BERTopic
BERTopic is a topic modeling technique that leverages state-of-the-art transformer models (like BERT) and a class-based TF-IDF procedure to create dense clusters, resulting in easily interpretable topics while retaining important words in their descriptions. It is currently at version 0.17.4 and actively maintained with regular updates and feature enhancements.
Warnings
- breaking BERTopic models are not guaranteed to be compatible across different versions. When saving and loading models, ensure that the BERTopic version, Python version, and dependency versions (e.g., UMAP, HDBSCAN) are identical to prevent errors or unexpected behavior.
- gotcha The default UMAP algorithm used for dimensionality reduction has a stochastic nature, meaning repeated runs with the same data can yield slightly different topic results.
- gotcha For optimal performance, especially with large documents or when iterating over parameters, it is recommended to pre-calculate embeddings and pass them to BERTopic.
- gotcha By default, BERTopic initializes with an English-optimized embedding model ('all-MiniLM-L6-v2').
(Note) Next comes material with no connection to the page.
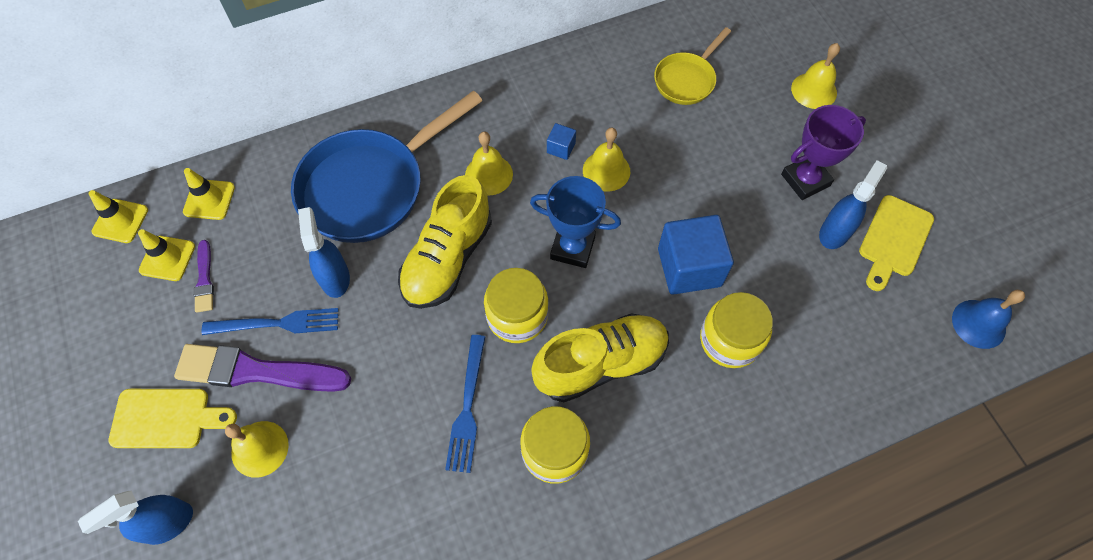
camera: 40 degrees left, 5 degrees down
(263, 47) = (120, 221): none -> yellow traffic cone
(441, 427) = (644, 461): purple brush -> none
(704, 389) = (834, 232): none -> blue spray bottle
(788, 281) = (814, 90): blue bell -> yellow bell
For multilingual datasets, you must explicitly specify the language.
- deprecated Support for Python 3.8 was officially dropped with recent BERTopic versions, notably around 0.17.x releases.
Install
-
pip install bertopic -
pip install bertopic[flair,gensim,spacy,use] -
pip install bertopic[vision]
Imports
- BERTopic
from bertopic import BERTopic
Quickstart
from bertopic import BERTopic
from sklearn.datasets import fetch_20newsgroups
# Fetch documents (e.g., 20 newsgroups dataset)
docs = fetch_20newsgroups(subset='all', remove=('headers', 'footers', 'quotes'))['data']
# Initialize and train BERTopic model
topic_model = BERTopic()
topics, probs = topic_model.fit_transform(docs)
# Get information about the frequent topics
topic_info = topic_model.get_topic_info()
print(topic_info.head())